This section is from the book "The Gardener's Monthly And Horticulturist V24", by Thomas Meehan. See also: Four-Season Harvest: Organic Vegetables from Your Home Garden All Year Long.
Every season we hear numerous complaints on the failure of seeds to germinate, etc. We hear that seeds were procured from such and such a firm and not one came up; seeds were gotten from another place and one half germinated ; and seeds that were obtained from another prominent seedsman all came up. Now the amateur is convinced that seedsman No. 1 is a rascal and gives his verdict accordingly; seedsman No. 2, although not quite so bad as No. 1, is nevertheless not an honest man, - of this he is quite convinced ; and says that No. 3 is the only reliable one, etc. Now this certainly looks very bad for seedsmen Nos. 1 and 2, but the puschaser never seems to reflect that perhaps the season is more advanced by the time he gets his orders filled from No. 3, consequently the weather is more favorable to their germination.
Some seeds require heat and will not vegetate freely without it, such as Tomato, Coleus, Lan-tana. Others again will grow more freely in a cool atmosphere, and will often lay dormant until the weather is cool. Cabbage, Pansies and Sweet Alyssum seed are good examples of these. Many seeds that vegetate freely out of doors, lay dormant for a long time under glass.
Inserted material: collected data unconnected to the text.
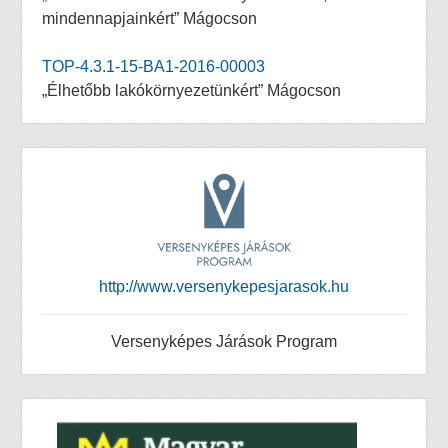
mindennapjainkért” Mágocson
TOP-4.3.1-15-BA1-2016-00003
„Élhetőbb lakókörnyezetünkért” Mágocson
http://www.versenykepesjarasok.hu
Versenyképes Járások Program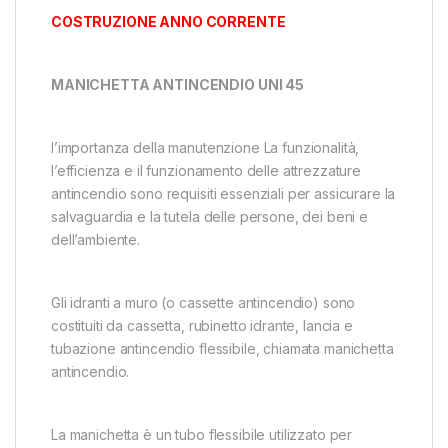
COSTRUZIONE ANNO CORRENTE
MANICHETTA ANTINCENDIO UNI 45
l’importanza della manutenzione La funzionalità,
l’efficienza e il funzionamento delle attrezzature
antincendio sono requisiti essenziali per assicurare la
salvaguardia e la tutela delle persone, dei beni e
dell’ambiente.
Gli idranti a muro (o cassette antincendio) sono
costituiti da cassetta, rubinetto idrante, lancia e
tubazione antincendio flessibile, chiamata manichetta
antincendio.
La manichetta è un tubo flessibile utilizzato per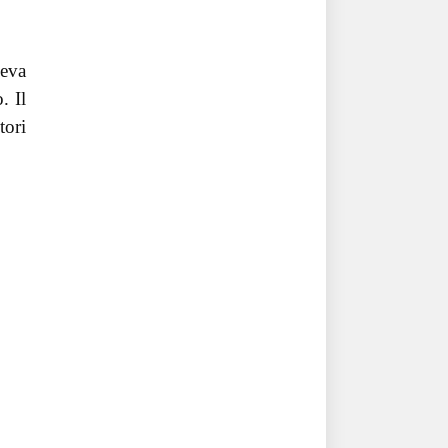
eva
. Il
tori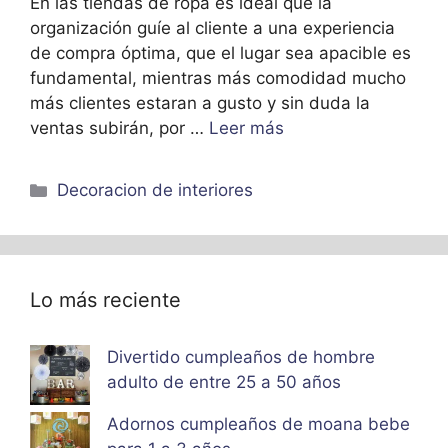
En las tiendas de ropa es ideal que la
organización guíe al cliente a una experiencia
de compra óptima, que el lugar sea apacible es
fundamental, mientras más comodidad mucho
más clientes estaran a gusto y sin duda la
ventas subirán, por …
Leer más
Categorías
Decoracion de interiores
Lo más reciente
Divertido cumpleaños de hombre
adulto de entre 25 a 50 años
Adornos cumpleaños de moana bebe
I have known Clematis, Smilax, Verbena and Lantana to lay dormant in the soil of the seed boxes for six months, and then being exposed to the air vegetate freely.
I am satisfied, from the experience of others and by experiments made by myself, that there is as much importance in the way the seeds are sown and the condition they are kept as there is in the freshness of the seeds. Many seeds germinate more freely by being soaked in warm water, such as Cypress Vine, Canna, Thun-bergia, whilst this process would be the death warrant for many of the seeds of Palms, Cactuses, etc. There can be no set law made for sowing seeds, as almost every kind has its own peculiar wants, and the cultivator must or ought to study their peculiar requirements if he wishes success. A pretty safe rule to go by in sowing is to bury the seeds no deeper than the seed is thick; for instance, if the seed is 1-8th of an inch thick, it may be buried 1-8th of an inch deep, or a very little deeper. More seeds are killed by being buried too deep than by being sown too shallow. Any ordinary sound seed will vegetate if no more than two years old, and many kinds, such as Zinneas, Asters and Chrysanthemums, actually seem to improve by keeping two or three years.
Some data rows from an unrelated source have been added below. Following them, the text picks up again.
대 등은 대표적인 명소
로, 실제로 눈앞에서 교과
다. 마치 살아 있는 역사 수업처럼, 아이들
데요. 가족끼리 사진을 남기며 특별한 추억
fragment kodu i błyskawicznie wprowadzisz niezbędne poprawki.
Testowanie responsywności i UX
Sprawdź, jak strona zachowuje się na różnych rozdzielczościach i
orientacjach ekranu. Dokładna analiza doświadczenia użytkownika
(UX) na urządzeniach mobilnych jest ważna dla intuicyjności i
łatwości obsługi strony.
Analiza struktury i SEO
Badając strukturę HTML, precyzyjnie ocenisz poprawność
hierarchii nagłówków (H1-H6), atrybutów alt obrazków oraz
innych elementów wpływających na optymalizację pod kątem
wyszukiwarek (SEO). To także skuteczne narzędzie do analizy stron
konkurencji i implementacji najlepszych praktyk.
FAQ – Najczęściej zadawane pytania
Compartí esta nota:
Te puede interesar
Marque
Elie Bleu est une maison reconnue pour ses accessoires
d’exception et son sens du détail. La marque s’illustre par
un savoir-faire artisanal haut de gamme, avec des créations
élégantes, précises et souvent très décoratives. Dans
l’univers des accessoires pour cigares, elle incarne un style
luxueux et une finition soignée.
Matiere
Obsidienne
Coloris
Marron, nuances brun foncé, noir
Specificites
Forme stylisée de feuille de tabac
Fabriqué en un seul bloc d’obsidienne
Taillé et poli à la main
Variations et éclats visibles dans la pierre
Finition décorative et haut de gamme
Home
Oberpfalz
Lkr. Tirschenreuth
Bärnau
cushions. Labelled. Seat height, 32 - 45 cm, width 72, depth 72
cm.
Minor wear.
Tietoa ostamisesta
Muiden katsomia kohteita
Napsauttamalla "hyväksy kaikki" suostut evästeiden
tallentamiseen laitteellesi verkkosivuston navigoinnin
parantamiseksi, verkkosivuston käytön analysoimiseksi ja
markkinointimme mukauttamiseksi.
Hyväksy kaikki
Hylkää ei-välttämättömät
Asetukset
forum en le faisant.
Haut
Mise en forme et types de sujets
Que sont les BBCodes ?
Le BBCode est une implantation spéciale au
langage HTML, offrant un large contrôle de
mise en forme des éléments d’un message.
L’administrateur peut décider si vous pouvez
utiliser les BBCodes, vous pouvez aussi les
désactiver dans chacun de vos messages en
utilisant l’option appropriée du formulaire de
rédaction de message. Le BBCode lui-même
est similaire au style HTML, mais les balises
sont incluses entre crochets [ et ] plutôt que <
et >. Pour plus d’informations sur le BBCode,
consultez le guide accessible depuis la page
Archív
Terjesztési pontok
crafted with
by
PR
The plan I follow in sowing fine seeds is to take boxes of any convenient size or shape, but no more than 2½ inches deep; glass box for instance, sawed in half makes two complete boxes or flats, and sometimes furnish the frame for a third. If it has no cracks, I bore holes in it for drainage; and then cover the bottom with any loose sievings, broken pots or a thin layer of moss, to the depth of half an inch. Over this I fill in, to within an inch of the top, with fine soil composed of sand, leaf mold, and loam in equal parts, press it firmly and gently down, making an even surface; then soak the whole with water through a fine rose water can, and an hour afterwards, when drained off, sow the seeds on the wet soil and cover lightly with fine light soil; cover this with panes of glass. Your box will hardly want water until the seeds are up, when the glass must be removed.
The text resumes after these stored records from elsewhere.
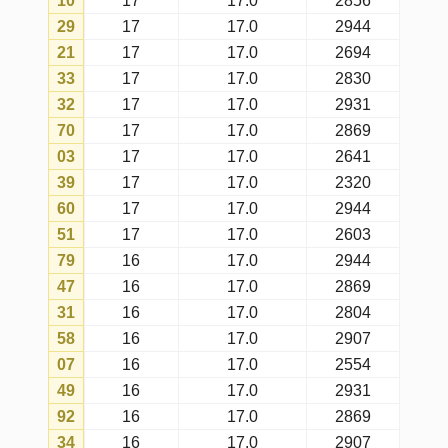
37
14
17.0
2944
00
14
17.0
2907
01
14
17.0
2931
68
14
17.0
2591
65
14
17.0
2817
05
14
17.0
2907
59
14
17.0
2541
99
14
17.0
2856
64
14
17.0
2931
53
14
17.0
2944
89
14
17.0
2436
08
13
17.0
2856
95
13
17.0
2869
50
13
17.0
2603
30
12
17.0
2931
17
12
17.0
2541
19
12
17.0
2554
02
12
17.0
2856
55
12
17.0
2830
56
11
17.0
2931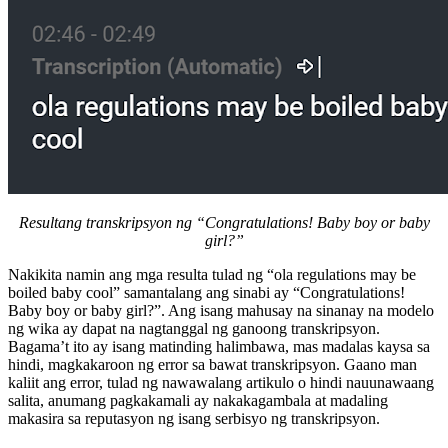
Resultang transkripsyon ng “Congratulations! Baby boy or baby
girl?”
Nakikita namin ang mga resulta tulad ng “ola regulations may be
boiled baby cool” samantalang ang sinabi ay “Congratulations!
Baby boy or baby girl?”. Ang isang mahusay na sinanay na modelo
ng wika ay dapat na nagtanggal ng ganoong transkripsyon.
Bagama’t ito ay isang matinding halimbawa, mas madalas kaysa sa
hindi, magkakaroon ng error sa bawat transkripsyon. Gaano man
kaliit ang error, tulad ng nawawalang artikulo o hindi nauunawaang
salita, anumang pagkakamali ay nakakagambala at madaling
makasira sa reputasyon ng isang serbisyo ng transkripsyon.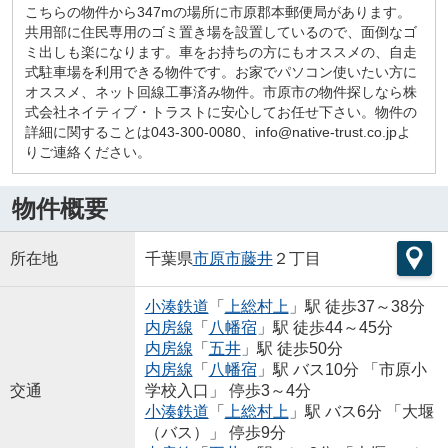
こちらの物件から347mの場所に市原郡本郵便局があります。
共用部に住民専用のゴミ置き場を設置しているので、面倒なゴ
ミ出しも楽になります。車をお持ちの方にもオススメの、自走
式駐車場を利用できる物件です。お家でパソコン使いたい方に
オススメ、ネット回線工事済み物件。市原市の物件探しなら株
式会社ネイティブ・トラストに安心してお任せ下さい。物件の
詳細に関することは043-300-0080、info@native-trust.co.jpよ
りご連絡ください。
物件概要
所在地
千葉県
市原市
藤井
２丁目
小湊鉄道
「
上総村上
」駅 徒歩37～38分
内房線
「
八幡宿
」駅 徒歩44～45分
内房線
「
五井
」駅 徒歩50分
内房線
「
八幡宿
」駅 バス10分 「市原小
交通
学校入口」 停歩3～4分
小湊鉄道
「
上総村上
」駅 バス6分 「大堰
（バス）」 停歩9分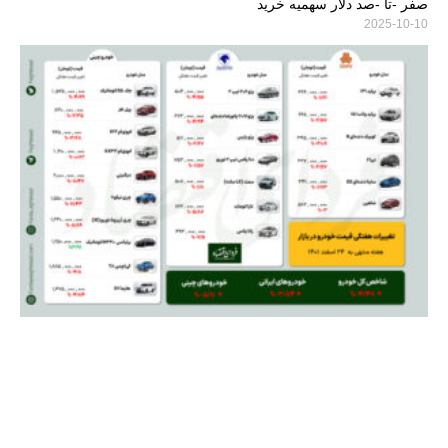
صفر -تا -صد دلار سهمیه خرید
2025-10-10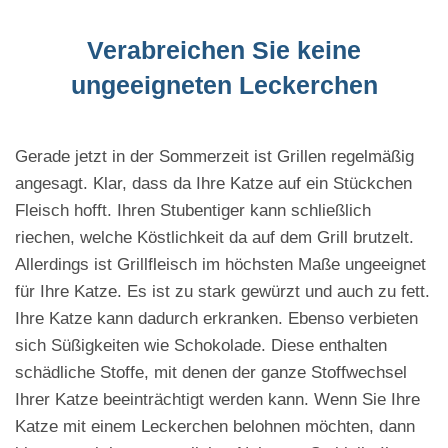
Verabreichen Sie keine
ungeeigneten Leckerchen
Gerade jetzt in der Sommerzeit ist Grillen regelmäßig
angesagt. Klar, dass da Ihre Katze auf ein Stückchen
Fleisch hofft. Ihren Stubentiger kann schließlich
riechen, welche Köstlichkeit da auf dem Grill brutzelt.
Allerdings ist Grillfleisch im höchsten Maße ungeeignet
für Ihre Katze. Es ist zu stark gewürzt und auch zu fett.
Ihre Katze kann dadurch erkranken. Ebenso verbieten
sich Süßigkeiten wie Schokolade. Diese enthalten
schädliche Stoffe, mit denen der ganze Stoffwechsel
Ihrer Katze beeinträchtigt werden kann. Wenn Sie Ihre
Katze mit einem Leckerchen belohnen möchten, dann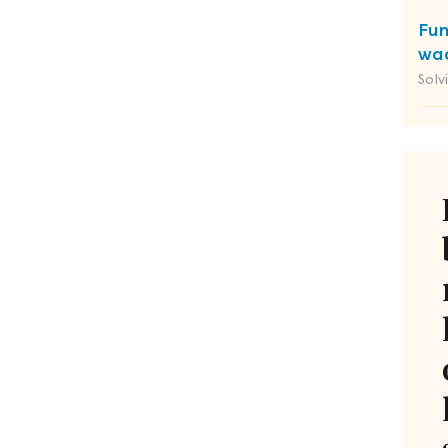
Fun
waa
Solv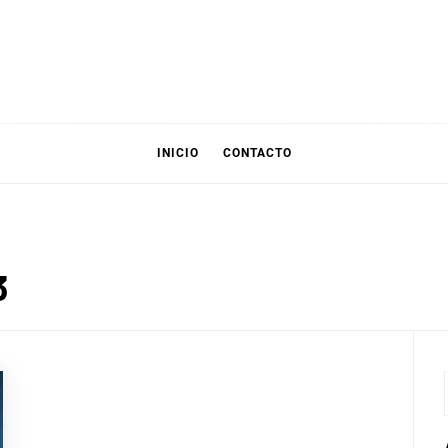
INICIO
CONTACTO
3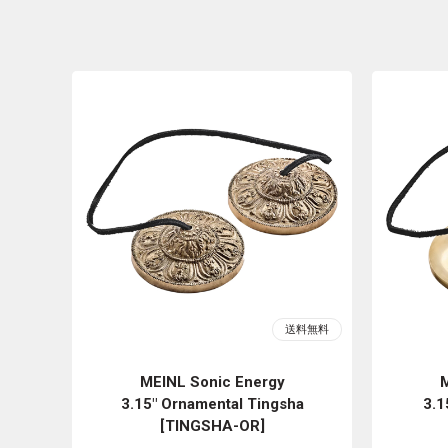
MEINL Sonic Energy
M
3.15" Ornamental Tingsha
3.1
[TINGSHA-OR]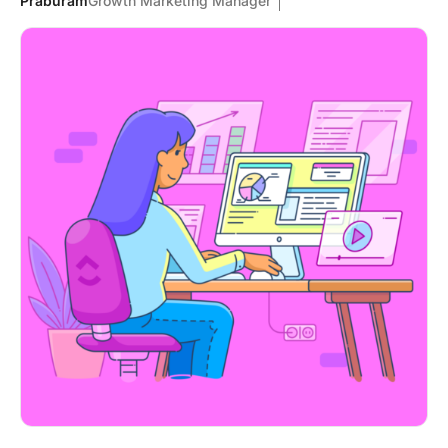
Praburam
Growth Marketing Manager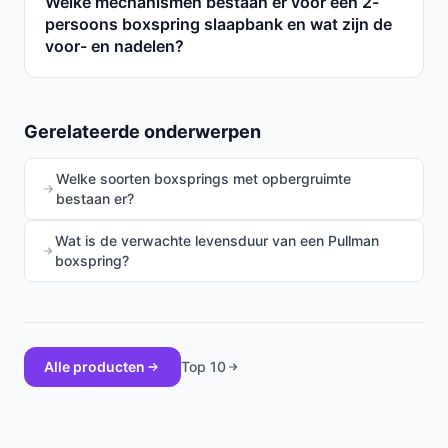
Welke mechanismen bestaan er voor een 2-
persoons boxspring slaapbank en wat zijn de
voor- en nadelen?
Gerelateerde onderwerpen
Welke soorten boxsprings met opbergruimte
bestaan er?
Wat is de verwachte levensduur van een Pullman
boxspring?
Alle producten
Top 10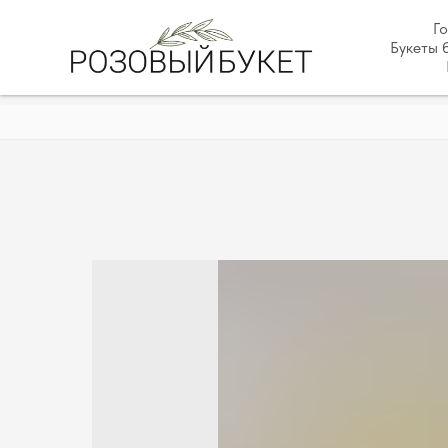
Г
Букеты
Where the seeds are very fine, such as Calceolaria, Torenia and Ferns, etc., it is best not to cover the seed with soil, but, sprinkle a little moss, that has been rubbed through a fine sieve, over them. Place the boxes in a situation where they will obtain all the light, but not be fully exposed to the rays of the sun. Shade the boxes until the seeds are up, and if the light comes only on one side of them, turn the box around so that the front will be in the rear every other day. Prick off the young seedlings in boxes of sandy soil as soon as they show the rough or third leaf.